C’est samedi et on se retrouve avec la chronique du premier tome de la dernière saga en date des CamHug, c’est-à-dire le duo d’auteurs Jérôme Camut et Nathalie Hug qui écrivent à quatre mains depuis un petit moment déjà. Connus pour la saga W3, ils proposent généralement des histoires fortes, tout à fait dans l’air du temps, et j’avais très envie de découvrir leur univers. Eh bien, c’est chose faite avec Islanova, et je ne le regrette pas une seconde.
L’histoire se déroule en 2025, autant dire demain. On suit les membres d’une famille recomposée : Vanda et son fils Leny, puis Julian et sa fille Charlie. Tout irait bien dans le meilleur des mondes si un jour, en rentrant chez lui, Julian ne retrouvait pas sa fille au lit avec son beau-fils. Dire qu’il réagit mal serait un bel euphémisme ! Les deux jeunes gens se braquent et font une fugue pour se rendre sur l’île d’Oléron dans une ZAD, une Zone À Défendre, où sévissent des extrémistes écologistes sous la férule d’un leader charismatique du nom de Vertigo.
C’est donc bien à un thriller écologique que nous avons à faire ici.
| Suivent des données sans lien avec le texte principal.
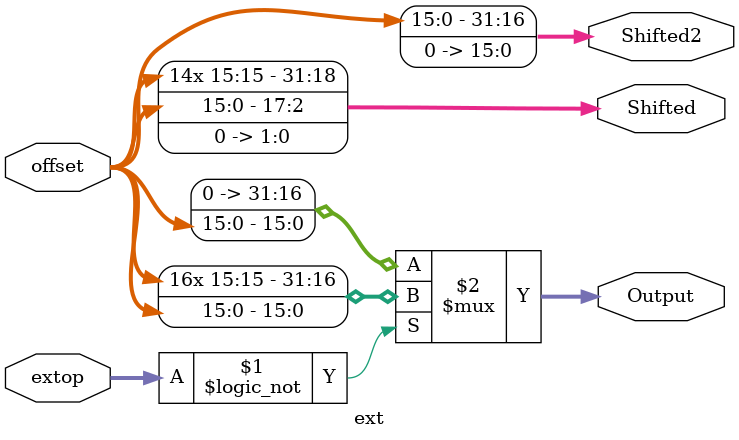
<source format=v>
`timescale 1ns / 1ps
module ext(
    input [15:0] offset,
    input [1:0] extop,
    output [31:0] Output,
	 output [31:0] Shifted,
	 output [31:0] Shifted2
    );

assign Output = 	(extop == 2'b0) 	? 	{{16{offset[15]}}, offset} : {{16'b0}, offset};
assign Shifted = {{14{offset[15]}}, offset, 2'b0};
assign Shifted2 = {offset, {16'b0}};

endmodule

</source>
C’est un roman très dense, aux nombreux personnages, qui aborde des thématiques très actuelles, notamment le manque d’eau potable dans les pays défavorisés induisant la mort de millions d’enfants. On suit Charlie dans sa radicalisation et les autres membres de sa famille qui vont essayer, par des moyens divers et variés, de la sortir de là.
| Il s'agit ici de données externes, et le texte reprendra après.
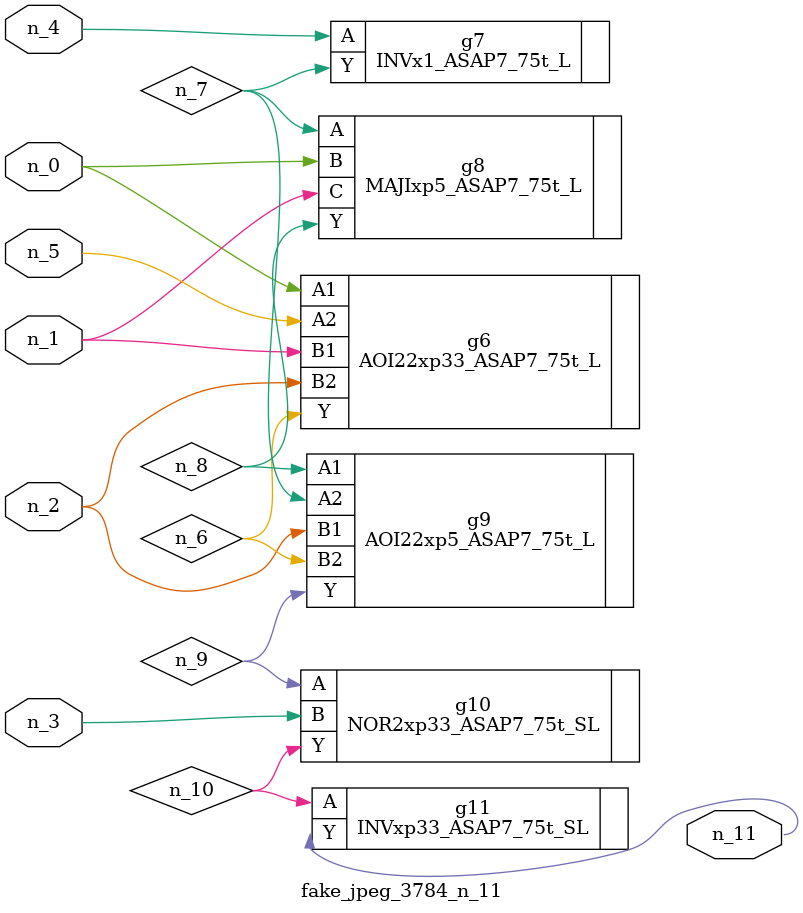
<source format=v>
module fake_jpeg_3784_n_11 (n_3, n_2, n_1, n_0, n_4, n_5, n_11);

input n_3;
input n_2;
input n_1;
input n_0;
input n_4;
input n_5;

output n_11;

wire n_10;
wire n_8;
wire n_9;
wire n_6;
wire n_7;

AOI22xp33_ASAP7_75t_L g6 ( 
.A1(n_0),
.A2(n_5),
.B1(n_1),
.B2(n_2),
.Y(n_6)
);

INVx1_ASAP7_75t_L g7 ( 
.A(n_4),
.Y(n_7)
);

MAJIxp5_ASAP7_75t_L g8 ( 
.A(n_7),
.B(n_0),
.C(n_1),
.Y(n_8)
);

AOI22xp5_ASAP7_75t_L g9 ( 
.A1(n_8),
.A2(n_7),
.B1(n_2),
.B2(n_6),
.Y(n_9)
);

NOR2xp33_ASAP7_75t_SL g10 ( 
.A(n_9),
.B(n_3),
.Y(n_10)
);

INVxp33_ASAP7_75t_SL g11 ( 
.A(n_10),
.Y(n_11)
);


endmodule
</source>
Islanova est certes un gros pavé de plus de 700 pages, mais c’est aussi un texte très dynamique, aux chapitres très courts et truffés d’action. C’est l’histoire d’une révolution, et comme n’importe quelle révolution, elle ne se fait pas sans sacrifice. Cela fait réfléchir. On ne s’ennuie pas une minute, d’autant plus que les personnages sont tous très intrigants. Il n’y a pas de manichéisme, la plupart ont leurs bons côtés comme leurs mauvais, et si la cause que servent ces écologistes est louable, on ne peut que désapprouver leur méthode, mais en existe-t-il d’autre ?
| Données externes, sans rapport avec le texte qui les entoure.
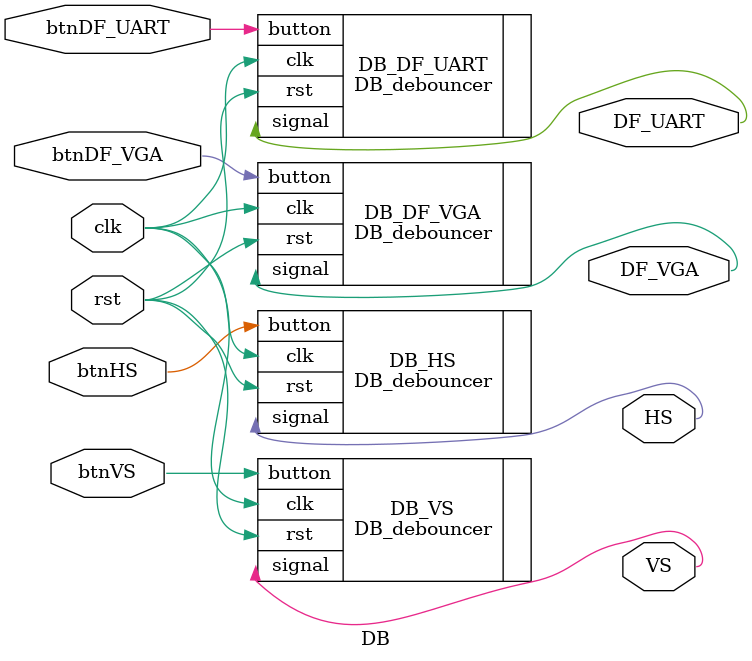
<source format=v>


module DB
(
input clk,
input rst,

input btnHS,
input btnVS,
input btnDF_UART,
input btnDF_VGA,
 
output HS,
output VS,
output DF_UART,
output DF_VGA
);

DB_debouncer DB_HS(.clk(clk), .rst(rst), .button(btnHS), .signal(HS));	
DB_debouncer DB_VS(.clk(clk), .rst(rst), .button(btnVS), .signal(VS));	
DB_debouncer DB_DF_UART(.clk(clk), .rst(rst), .button(btnDF_UART), .signal(DF_UART));	
DB_debouncer DB_DF_VGA(.clk(clk), .rst(rst), .button(btnDF_VGA), .signal(DF_VGA));	

endmodule


</source>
C’est un roman véritablement engagé mais aussi dénué de jugement. Les deux auteurs relatent des faits, exposent les arguments des uns et des autres, et le lecteur a bien du mal à prendre parti. Un roman où la violence est prépondérante, qui se veut d’anticipation mais qui, par bien des côtés, nous parle de nous. Une prise de conscience ou, à défaut, un excellent moment de lecture.